Les Anglais avaient bâti un fort pour dominer le cap Ontario et intercepter le commerce français; le fort fut pris par un de ces coups hardis que le génie seul peut frapper; pour se venger le général Abercromly vient assiéger Montcalm au fort de Carillon construit en troncs d’arbres. Le fort n’a pour se défendre que 2,800 soldats de France et 450 Canadiens; avec cela Montcalm met en déroute l’armée anglaise forte de 20,000 hommes, lui en tuant 5,000, mais sans les munitions prises dans le camp ennemi le vainqueur serait mort de faim et n’aurait plus eu un coup de canon et de fusil à tirer; mais M. l’intendant était assez riche pour perdre au jeu sans trop s’en apercevoir la ronde somme de 200,000 francs. L’intendant n’était pas seul coupable, le gouverneur était jaloux. Aux prises avec un concussionnaire et un supérieur qui contrariait tous ses plans, Montcalm demandait avec instance son rappel.

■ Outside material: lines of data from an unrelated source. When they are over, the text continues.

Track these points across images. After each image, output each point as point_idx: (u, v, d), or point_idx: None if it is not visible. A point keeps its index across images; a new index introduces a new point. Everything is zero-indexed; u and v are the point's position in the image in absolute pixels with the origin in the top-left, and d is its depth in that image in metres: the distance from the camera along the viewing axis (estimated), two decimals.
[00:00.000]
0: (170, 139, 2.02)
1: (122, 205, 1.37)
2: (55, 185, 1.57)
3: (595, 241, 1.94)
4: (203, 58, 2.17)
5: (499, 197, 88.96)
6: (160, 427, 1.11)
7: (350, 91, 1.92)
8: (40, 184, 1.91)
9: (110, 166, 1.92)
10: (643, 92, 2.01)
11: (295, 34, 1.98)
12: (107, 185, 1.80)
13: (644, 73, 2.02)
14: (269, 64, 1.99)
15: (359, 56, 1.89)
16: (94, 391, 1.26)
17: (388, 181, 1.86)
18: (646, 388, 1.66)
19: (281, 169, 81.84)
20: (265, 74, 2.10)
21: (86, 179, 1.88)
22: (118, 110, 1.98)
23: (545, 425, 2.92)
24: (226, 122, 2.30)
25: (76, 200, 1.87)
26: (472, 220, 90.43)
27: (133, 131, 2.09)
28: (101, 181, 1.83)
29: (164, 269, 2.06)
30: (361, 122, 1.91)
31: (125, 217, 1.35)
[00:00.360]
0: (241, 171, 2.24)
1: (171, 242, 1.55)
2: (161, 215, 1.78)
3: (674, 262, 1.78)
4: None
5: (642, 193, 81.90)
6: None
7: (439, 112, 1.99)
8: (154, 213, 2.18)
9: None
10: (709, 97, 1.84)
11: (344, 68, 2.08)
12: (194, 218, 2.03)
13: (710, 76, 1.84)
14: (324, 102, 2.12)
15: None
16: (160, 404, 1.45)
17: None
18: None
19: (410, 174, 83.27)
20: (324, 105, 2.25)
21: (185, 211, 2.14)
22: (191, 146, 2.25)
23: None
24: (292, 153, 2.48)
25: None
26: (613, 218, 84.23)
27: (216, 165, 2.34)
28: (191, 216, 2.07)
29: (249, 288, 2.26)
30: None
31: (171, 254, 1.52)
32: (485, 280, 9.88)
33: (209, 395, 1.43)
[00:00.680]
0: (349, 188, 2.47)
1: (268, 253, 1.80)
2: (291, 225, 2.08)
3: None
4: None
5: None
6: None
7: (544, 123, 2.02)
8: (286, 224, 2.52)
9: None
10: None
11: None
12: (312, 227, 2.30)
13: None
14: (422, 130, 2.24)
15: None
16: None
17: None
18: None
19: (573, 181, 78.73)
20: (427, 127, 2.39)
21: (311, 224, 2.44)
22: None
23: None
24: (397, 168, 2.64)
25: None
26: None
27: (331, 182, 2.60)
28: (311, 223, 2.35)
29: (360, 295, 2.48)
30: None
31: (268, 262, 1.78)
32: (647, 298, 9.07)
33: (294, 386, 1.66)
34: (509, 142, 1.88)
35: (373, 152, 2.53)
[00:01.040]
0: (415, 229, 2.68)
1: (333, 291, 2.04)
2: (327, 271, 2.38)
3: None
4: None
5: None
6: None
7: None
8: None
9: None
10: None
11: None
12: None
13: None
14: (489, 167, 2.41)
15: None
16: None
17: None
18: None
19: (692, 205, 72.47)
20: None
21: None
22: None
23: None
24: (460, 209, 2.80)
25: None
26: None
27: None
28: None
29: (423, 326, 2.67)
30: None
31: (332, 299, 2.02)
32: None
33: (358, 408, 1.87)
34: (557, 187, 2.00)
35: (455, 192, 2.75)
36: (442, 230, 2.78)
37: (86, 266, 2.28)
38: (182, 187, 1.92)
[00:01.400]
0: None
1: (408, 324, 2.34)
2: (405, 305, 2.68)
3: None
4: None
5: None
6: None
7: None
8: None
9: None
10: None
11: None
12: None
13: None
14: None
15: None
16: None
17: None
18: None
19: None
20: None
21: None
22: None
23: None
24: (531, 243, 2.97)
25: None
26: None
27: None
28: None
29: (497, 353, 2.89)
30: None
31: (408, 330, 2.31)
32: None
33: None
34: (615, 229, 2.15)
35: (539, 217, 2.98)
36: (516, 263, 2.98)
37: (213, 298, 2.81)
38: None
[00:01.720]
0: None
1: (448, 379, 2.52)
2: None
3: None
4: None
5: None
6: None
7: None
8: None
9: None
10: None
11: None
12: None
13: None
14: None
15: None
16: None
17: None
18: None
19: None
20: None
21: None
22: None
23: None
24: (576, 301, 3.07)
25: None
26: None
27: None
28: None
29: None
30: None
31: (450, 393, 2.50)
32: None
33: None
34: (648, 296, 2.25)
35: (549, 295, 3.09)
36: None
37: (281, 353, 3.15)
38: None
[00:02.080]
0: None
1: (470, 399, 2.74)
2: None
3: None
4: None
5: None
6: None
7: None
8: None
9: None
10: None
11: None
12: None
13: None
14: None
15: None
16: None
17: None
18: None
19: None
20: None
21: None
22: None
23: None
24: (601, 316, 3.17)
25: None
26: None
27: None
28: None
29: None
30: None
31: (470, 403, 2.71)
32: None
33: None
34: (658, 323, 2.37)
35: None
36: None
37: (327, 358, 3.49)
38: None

Par un suprême effort de l’Angleterre, Québec assiégé par les Anglais, trop mal protégé grâce à la jalousie du gouverneur et aux vols de l’intendant, est surpris la nui. Les deux généraux périrent dans la lutte, mais Québec resta aux Anglais. Le Canada était perdu.

Après la victoire de Carillon, Montcalm, qui lisait, tout en fumant le calumet des sauvages, les classiques dont il était épris, fit planter une croix avec cette inscription de sa main:

Quid dux? Quid miles? Quid strata ingentia ligna?

En signum! en victor! Deus hic, Deus ipse triumphat.

Ces deux vers peignent Montcalm tout entier.

Parlerons-nous de son affection pour les sauvages qui la lui rendaient bien? de sa tendresse pour sa famille, de ses nombreux enfants dont un mourait sans qu’il pût savoir lequel? Montcalm a laissé une trace impérissable, sinon en France, du moins au Canada; son caractère semble s’être gravé dans l’âme des colons; et c’est le plus bel éloge qu’on puisse faire d’eux.

Le Canada ne nous appartient plus. Pour la mère patrie c’est une humiliation et un providentiel châtiment. Pour la colonie elle-même, c’est peut-être un bien, les moeurs y sont restées pures, les idées saines, la foi intacte. Les familles n’y sont pas atteintes de l’énervante stérilité française. Les colons français du Canada fondent des établissements nouveaux et jusqu’à présent leur probité leur attire une confiance mérité. Quand Pie IX a demandé des soldats, les Canadiens sont accourus en nombre. La protestante Angleterre leur a accordé une université catholique pleine de prospérité. Les évêchés s’y multiplient, preuve que les fidèles y abondent, la sévérité du climat les rend propres à de durs travaux matériels, et favorise la culture de l’intelligence. Si jamais, comme on l’a prétendu, les Etats-Unis s’annexent le Canada, on sera peut-être surpris de la puissance de sève catholique qui en rejaillira sur ces peuples nouveaux, riches des trésors de la terre, mais trop pauvres encore de science, de charité et de sacrifice.

Que Dieu conserve le Canada pour une régénération tous les jours plus nécessaire dans l’Amérique du Nord!